Im letzten Jahr entstand der erste „Wegfinder“, eine Plastik aus
Stahl mit einem Rad – und ohne Steinkopf oder Steinkörper. Es ist
eine Verschiebung der Fragestellung: Die Frage, wie am besten eine figurative
Steinskulptur mit dem Raum verbunden wird, verallgemeinert sich zur Frage nach
den Verbindungen der Dinge überhaupt.
Vor diesem Hintergrund entstand die Idee zu der Installation „Wolkenflug“.
Inspiriert durch eine Aufgabe für einen Schüler (Formen aus einem
Blatt Papier zu reißen) dachte ich daran, ein mit Zeichnung oder Malerei
strukturiertes Blatt als Grundlage für eine skulpturale Reißarbeit
zu nehmen. Entsprechend wie ein Steinblock eines von der Natur gezeichneten
Steines, wird das Blatt zu Formen gerissen, die entfernt an Köpfe erinnern.
Sämtliche Teile des Blattes werden dann mit Pflastern an die Wand geklebt.
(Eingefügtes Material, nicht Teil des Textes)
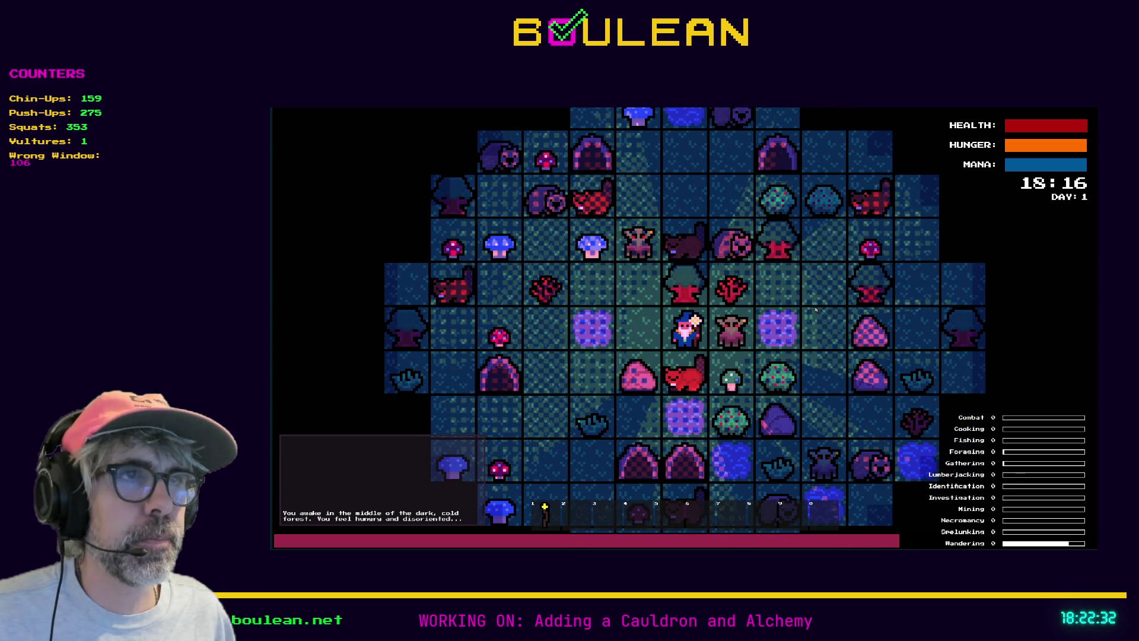
{"action": "key", "text": "Up"}
- Step west, attack the nearby goblins until one is obliterated, then stop the game with F8
{"action": "scroll", "coordinate": [741, 306], "scroll_direction": "up", "scroll_amount": 2}
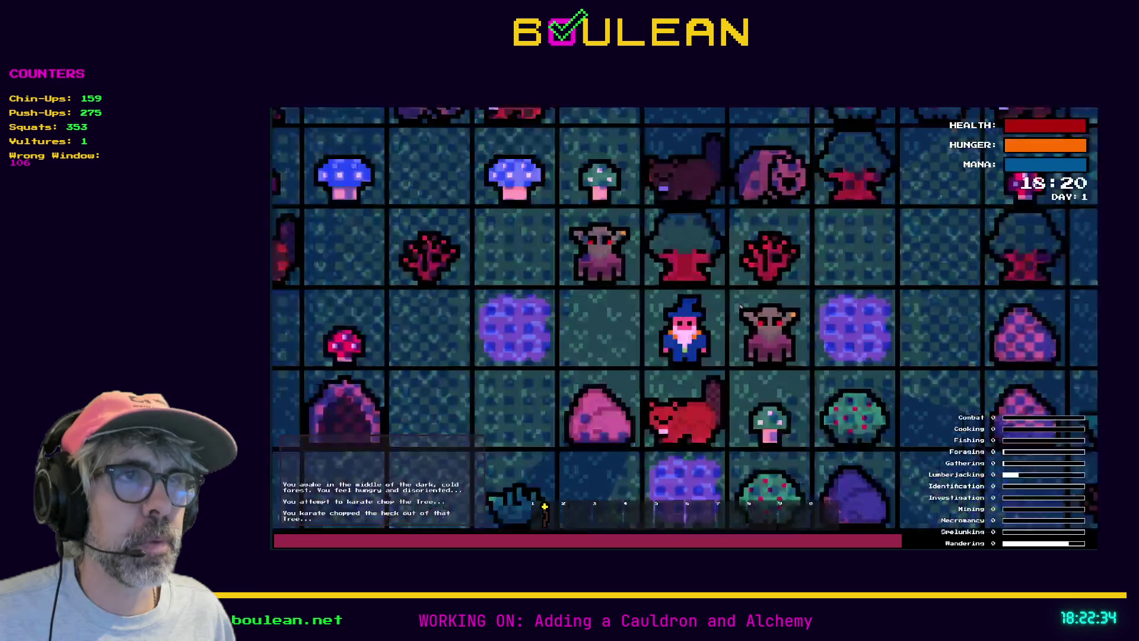
{"action": "scroll", "coordinate": [741, 306], "scroll_direction": "down", "scroll_amount": 1}
{"action": "key", "text": "Left"}
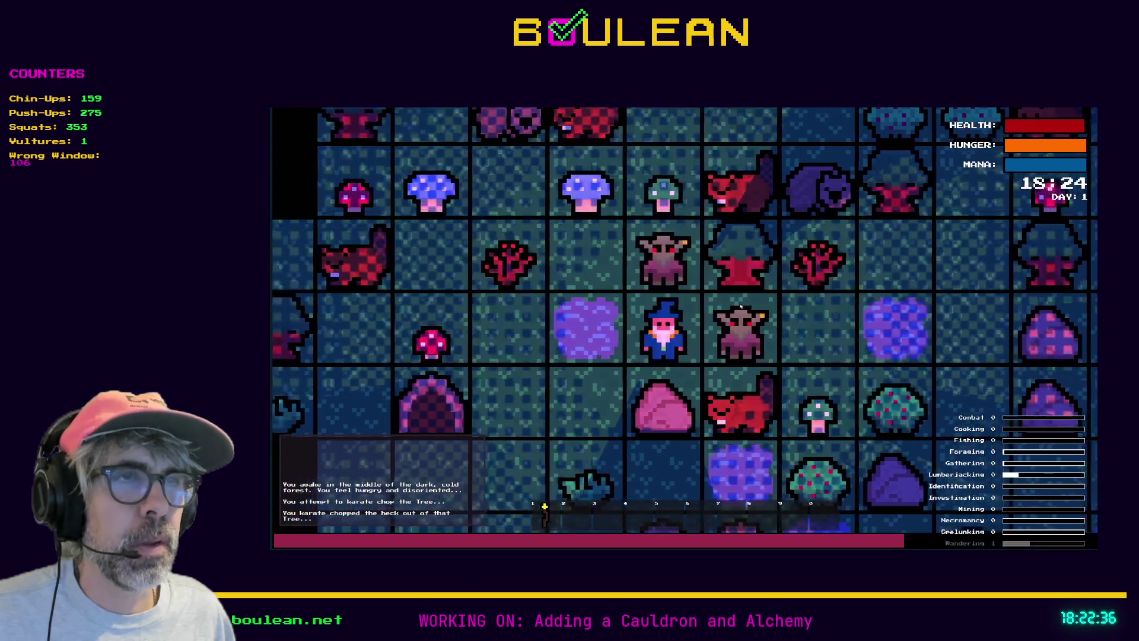
{"action": "key", "text": "Right"}
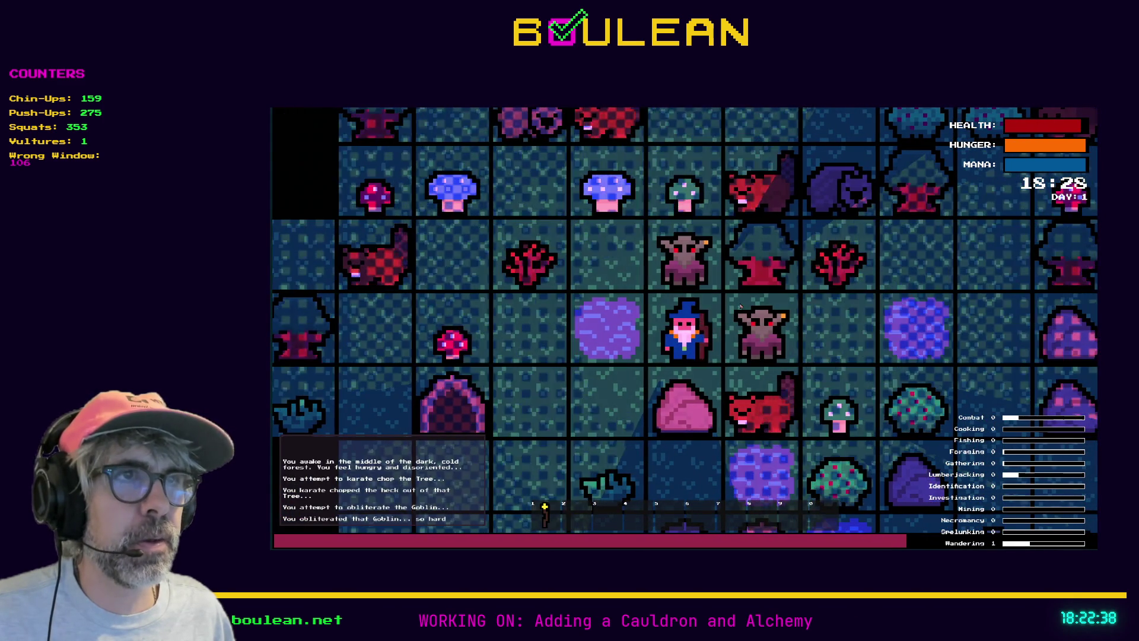
{"action": "key", "text": "Up"}
{"action": "key", "text": "Right"}
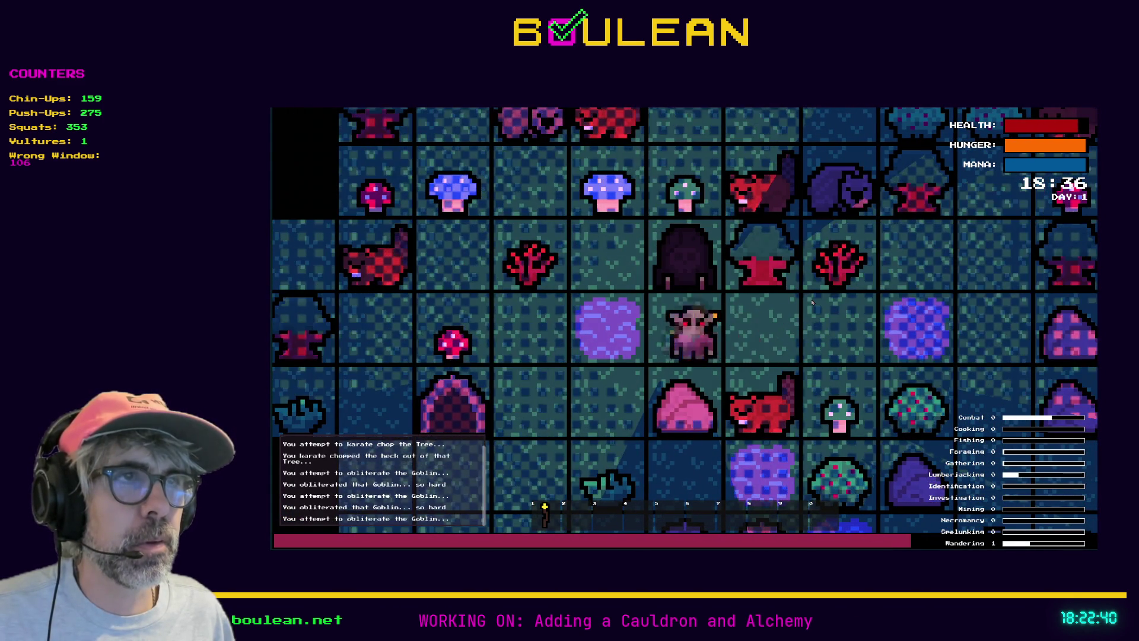
{"action": "key", "text": "F8"}
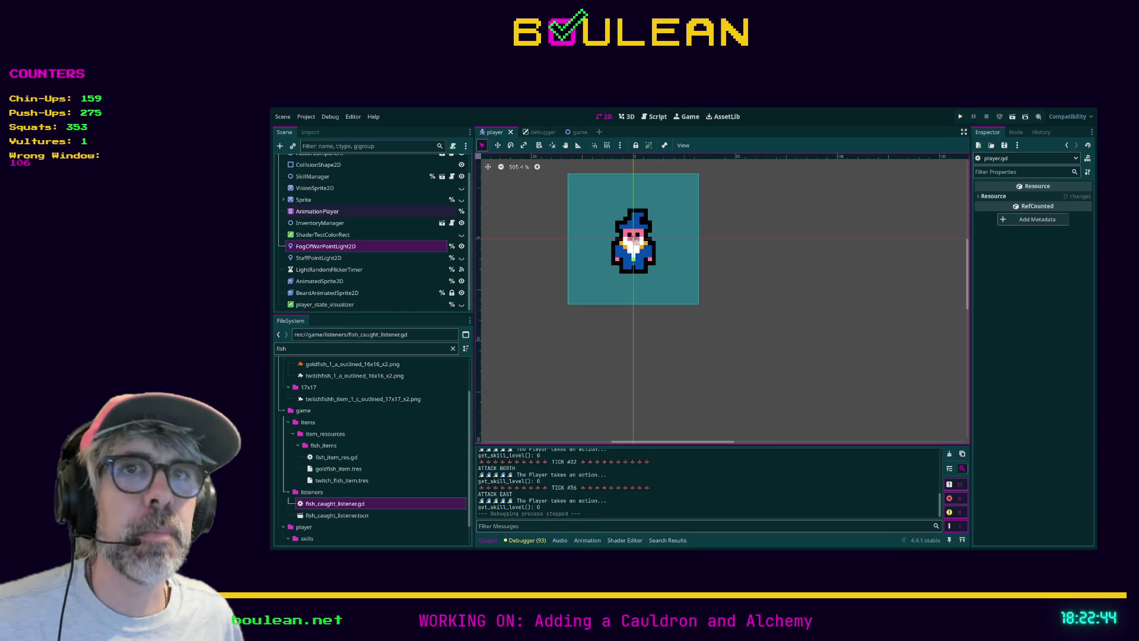
- Show player_state_visualizer again, save the scene and relaunch the game
{"action": "left_click", "coordinate": [461, 305]}
{"action": "key", "text": "ctrl+s"}
{"action": "key", "text": "F5"}
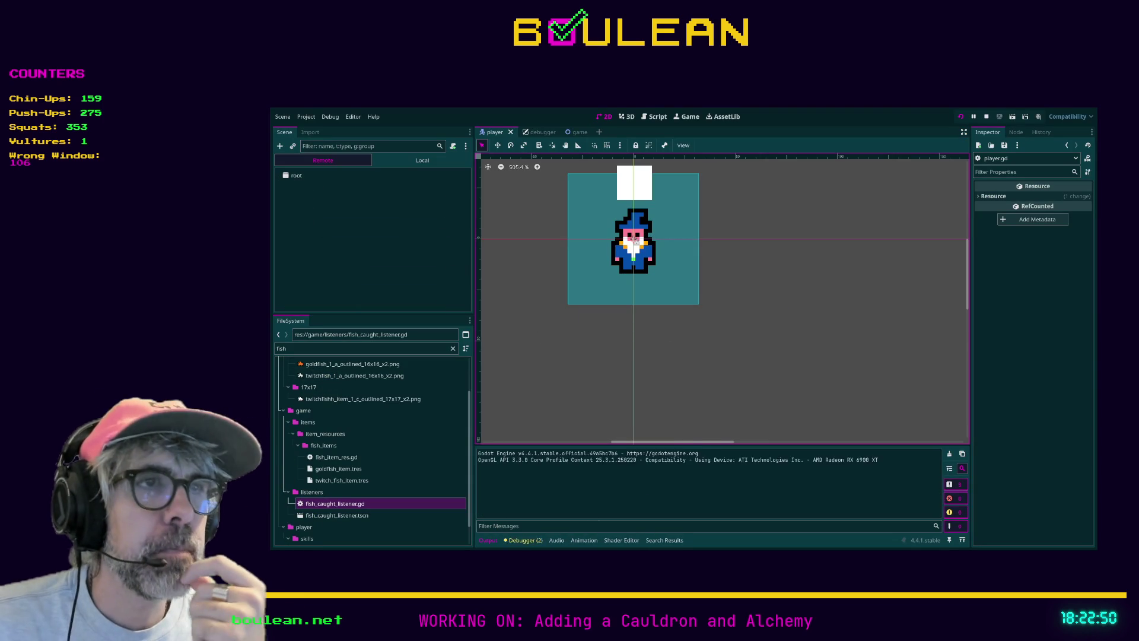
- Chop the tree to the wizard's right twice, try interacting, then close the game
{"action": "key", "text": "Right"}
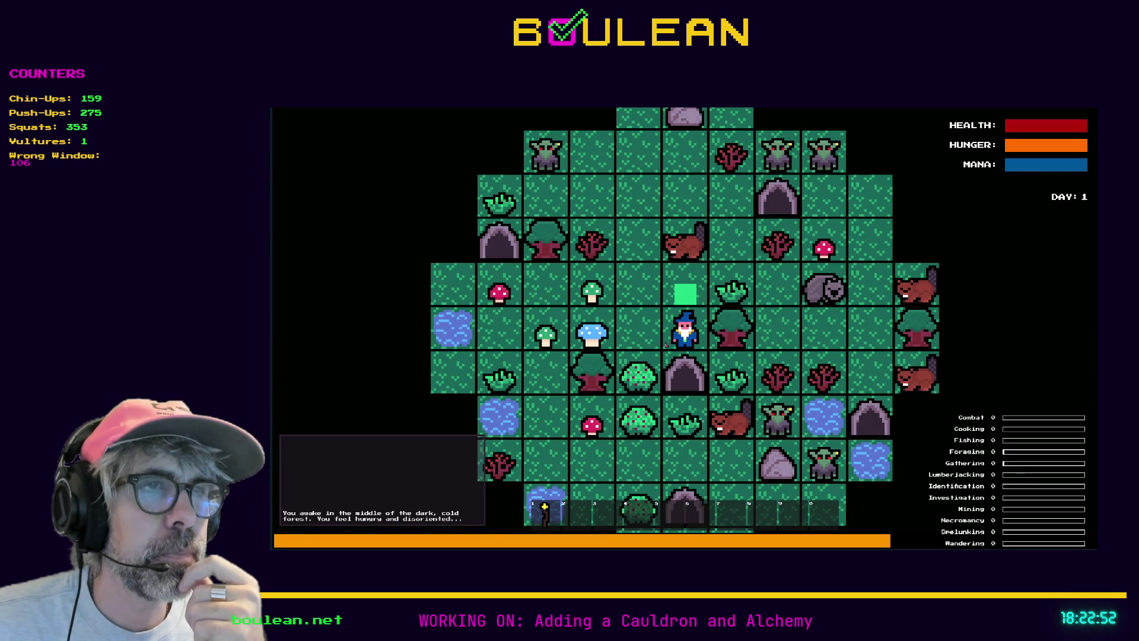
{"action": "key", "text": "Right"}
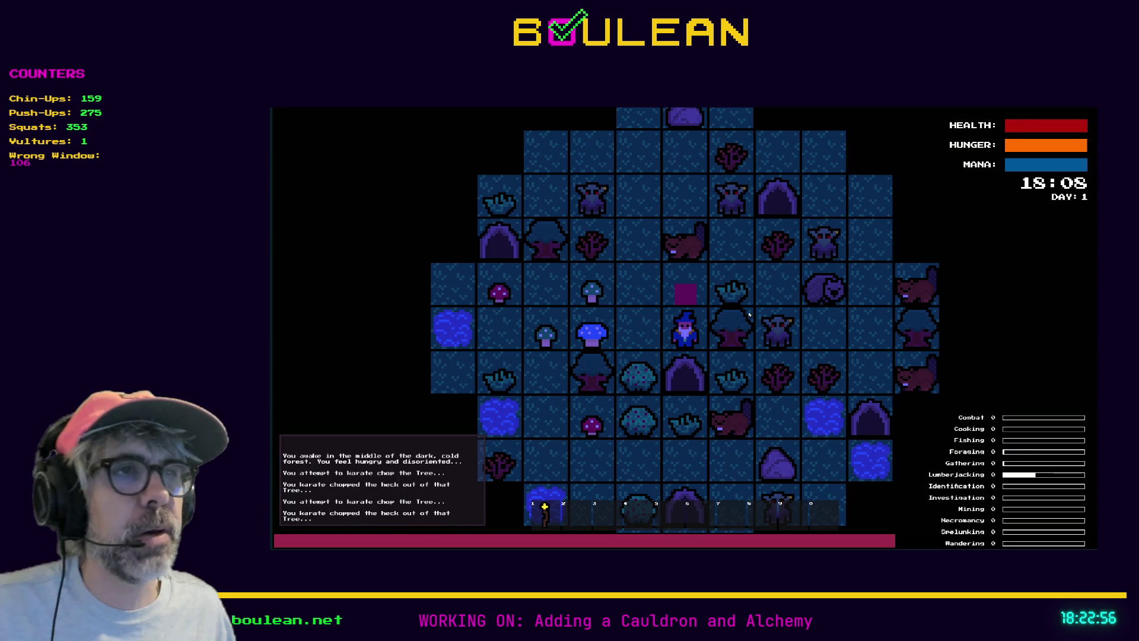
{"action": "scroll", "coordinate": [856, 252], "scroll_direction": "up", "scroll_amount": 1}
{"action": "key", "text": "Up"}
Verschraubte Stahlelemente durchziehen den Raum und überdecken auch Teile
der Papiere. Die Funktion dieser fest verschraubten Stahlelemente ist nicht
zu definieren: Halten sie die Wände, sind sie das Ende einer Konstruktion
an der anderen Seite der Wand, verdecken sie etwas, was mit viel Kraft verdeckt
werden muss? Grundsätzlich „schrauben“ sie die Situation überhaupt
fest, fixieren den Moment, sie bilden ein Gegensatz zu den sich in der Auflösung
befindlichen Bildes.
Das ursprüngliche Bild ist nicht verloren. Gerahmt existiert ein Foto von
der ursprünglichen Tuschmalerei.
Diese wurde frei nach einem aktuellen Zeitungsfoto gemalt. Es ist ein Dokumentationsfoto,
welches eine Realität in der Welt thematisiert. Dieses Foto ist ebenfalls
dokumentiert. Die Bilderrahmen zeigen gewissermaßen Zwischenstufen des
Prozesses auf und unterstreichen persönliche Elemente, wie Fotoauswahl
und Malerei, sie werden zu Erinnerungsfotos.
So ist es ein Kreislauf: Reales wird durch die Medien transportiert zu einer
neuen Realität, die dann Grundlage wird für eine freie Malerei auf
einem Blatt Papier, welches dann wiederum abermals transformiert wird und im
realem Raum eine neue Wirklichkeit erlangt, die Fragen aufwirft.